_TASK TO CARRY OUT_
Rewrite the text of the items below, replacing "captain" with "skipper" and keeping everything else the same. Leave the pictures out.

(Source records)

---------------

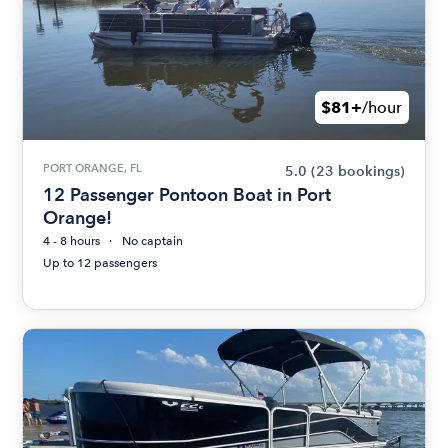
$81+
/hour
PORT ORANGE, FL
5.0
(23 bookings)
12 Passenger Pontoon Boat in Port
Orange!
4 - 8 hours
No captain
Up to 12 passengers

---------------

_COMPLETED EXERCISE_
$81+
/hour
PORT ORANGE, FL
5.0
(23 bookings)
12 Passenger Pontoon Boat in Port
Orange!
4 - 8 hours
No skipper
Up to 12 passengers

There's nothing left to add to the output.